MySQL Beam connector does not stream data: MySQL connector executes a SQL statement, and waits to load the whole response to continue. This will give you problems with RAM if you load a lot of data. So you need to test and define the ranges of users to avoid ending up with a memory exception.

V — The Backend Service

Multiple architecture patterns were possible, we wanted to go with an architecture that can evolve in the future, and that we can build step by step, with live traffic from the first step.

We decided to create a service with Spring WebFlux, the reactive framework, to have non blocking requests and then better performance with functional endpoints. We used Reactor for the best integration with Spring.

1 — Integration testing with Bigtable

Integration tests call the API with multiple payloads/headers and check if the response is as expected. To do so, we needed a Bigtable instance behind our service, as we wanted real life tests.

This instance needs to be cleaned on each run to start from the same state each time.

The solution was to use the Bigtable emulator present in the Bigtable client SDK. The SDK is very rich and has more features like admin management and monitoring.

2 — Deployment and infrastructure

Our GCP infrastructure is on top of Google Kubernetes and Istio. We manage the whole thing with Helm and Flux. Other articles are coming on our blog to go into more details about our infrastructure!

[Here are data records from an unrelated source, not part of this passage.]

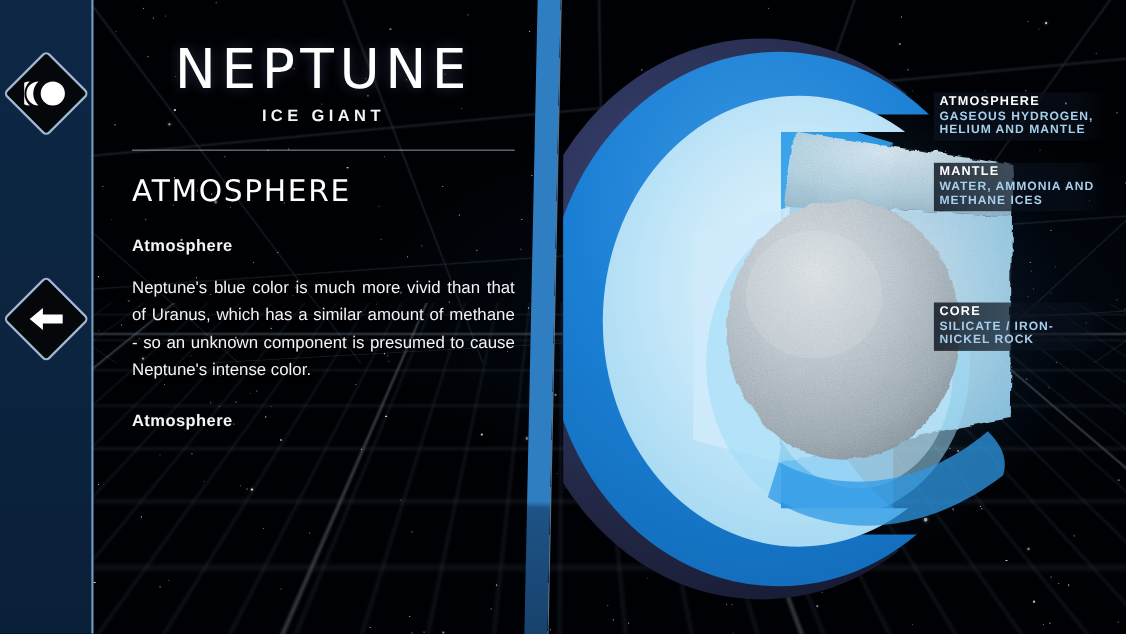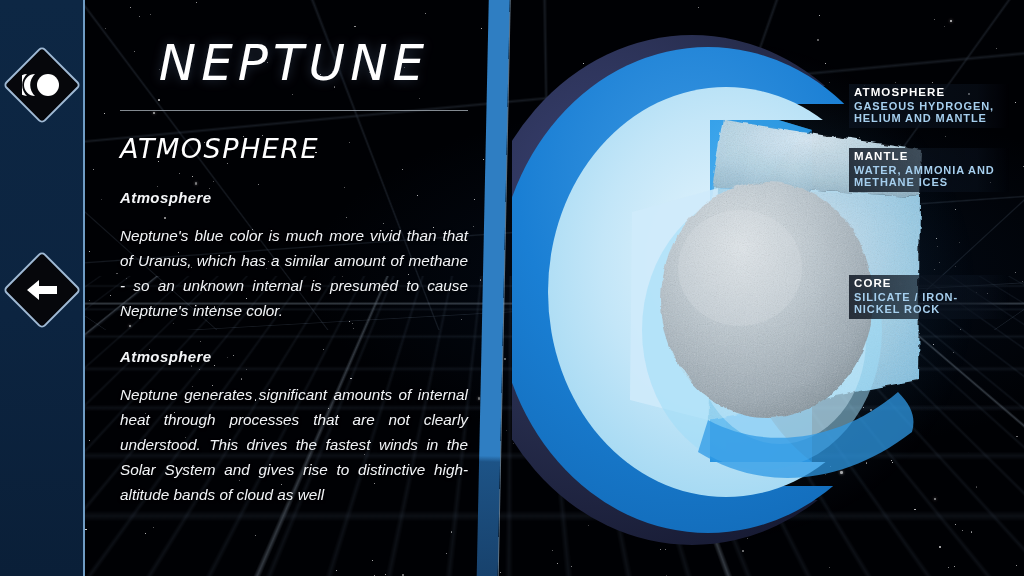--- a/index.html
+++ b/index.html
@@ -102,7 +102,6 @@
     padding:0 22px 0 35px;
     z-index:30;
     color:#fff;
-    font-style:italic;
   }
   .title-block { text-align:center; padding-top:38px; }
   .page-title {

Of course, our service had classic monitoring, logging and alerting ends, without them we wouldn’t be able to run it go live, based on Prometheus/Grafana and ELK.

Final thoughts

In order to manage the large amounts of data, we went to Bigtable thanks to its ability to scale. We had multiple challenges like defining the data schema with Bigtable keying pattern, moving large amounts of data from a SQL on premise database to a managed NoSQL, testing and monitoring the whole thing.

At first we deployed the service on our on-premise datacenter, and by moving to GCP we divided the latency by three. Our Community Relations Teams now have quicker response times and are thrilled.